- _ASSIGNMENT_
Give back every line of the data, word for word.

[Bounding box coordinate data]
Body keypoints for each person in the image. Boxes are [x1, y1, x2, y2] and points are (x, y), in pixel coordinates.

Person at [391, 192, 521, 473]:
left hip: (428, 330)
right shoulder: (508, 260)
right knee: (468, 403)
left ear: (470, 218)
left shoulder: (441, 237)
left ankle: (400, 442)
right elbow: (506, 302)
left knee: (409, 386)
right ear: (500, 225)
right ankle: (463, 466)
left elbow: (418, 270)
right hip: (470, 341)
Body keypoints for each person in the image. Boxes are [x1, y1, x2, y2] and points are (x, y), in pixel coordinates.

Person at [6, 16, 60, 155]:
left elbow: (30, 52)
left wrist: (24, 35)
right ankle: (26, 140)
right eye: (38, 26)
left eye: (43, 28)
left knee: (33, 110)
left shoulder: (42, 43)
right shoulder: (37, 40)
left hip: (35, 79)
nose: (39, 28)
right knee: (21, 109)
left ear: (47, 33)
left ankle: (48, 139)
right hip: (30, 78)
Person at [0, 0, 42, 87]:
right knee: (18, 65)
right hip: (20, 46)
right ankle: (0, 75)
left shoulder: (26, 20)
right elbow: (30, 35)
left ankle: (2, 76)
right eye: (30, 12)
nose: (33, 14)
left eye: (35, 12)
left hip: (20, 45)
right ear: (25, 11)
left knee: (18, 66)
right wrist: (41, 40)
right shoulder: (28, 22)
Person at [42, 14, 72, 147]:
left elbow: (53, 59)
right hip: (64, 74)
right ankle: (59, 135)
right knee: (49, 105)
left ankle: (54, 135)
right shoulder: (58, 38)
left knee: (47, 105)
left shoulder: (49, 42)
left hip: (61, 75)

- _ANSWER TO THE PROBLEM_
Body keypoints for each person in the image. Boxes are [x1, y1, x2, y2] and points are (x, y), in pixel coordinates.

Person at [391, 192, 521, 473]:
left hip: (428, 330)
right shoulder: (508, 260)
right knee: (468, 403)
left ear: (470, 218)
left shoulder: (441, 237)
left ankle: (400, 442)
right elbow: (506, 302)
left knee: (409, 386)
right ear: (500, 225)
right ankle: (463, 466)
left elbow: (418, 270)
right hip: (470, 341)
Body keypoints for each person in the image. Boxes are [x1, y1, x2, y2] and points are (x, y), in pixel coordinates.

Person at [6, 16, 60, 155]:
left elbow: (30, 52)
left wrist: (24, 35)
right ankle: (26, 140)
right eye: (38, 26)
left eye: (43, 28)
left knee: (33, 110)
left shoulder: (42, 43)
right shoulder: (37, 40)
left hip: (35, 79)
nose: (39, 28)
right knee: (21, 109)
left ear: (47, 33)
left ankle: (48, 139)
right hip: (30, 78)
Person at [0, 0, 42, 87]:
right knee: (18, 65)
right hip: (20, 46)
right ankle: (0, 75)
left shoulder: (26, 20)
right elbow: (30, 35)
left ankle: (2, 76)
right eye: (30, 12)
nose: (33, 14)
left eye: (35, 12)
left hip: (20, 45)
right ear: (25, 11)
left knee: (18, 66)
right wrist: (41, 40)
right shoulder: (28, 22)
Person at [42, 14, 72, 147]:
left elbow: (53, 59)
right hip: (64, 74)
right ankle: (59, 135)
right knee: (49, 105)
left ankle: (54, 135)
right shoulder: (58, 38)
left knee: (47, 105)
left shoulder: (49, 42)
left hip: (61, 75)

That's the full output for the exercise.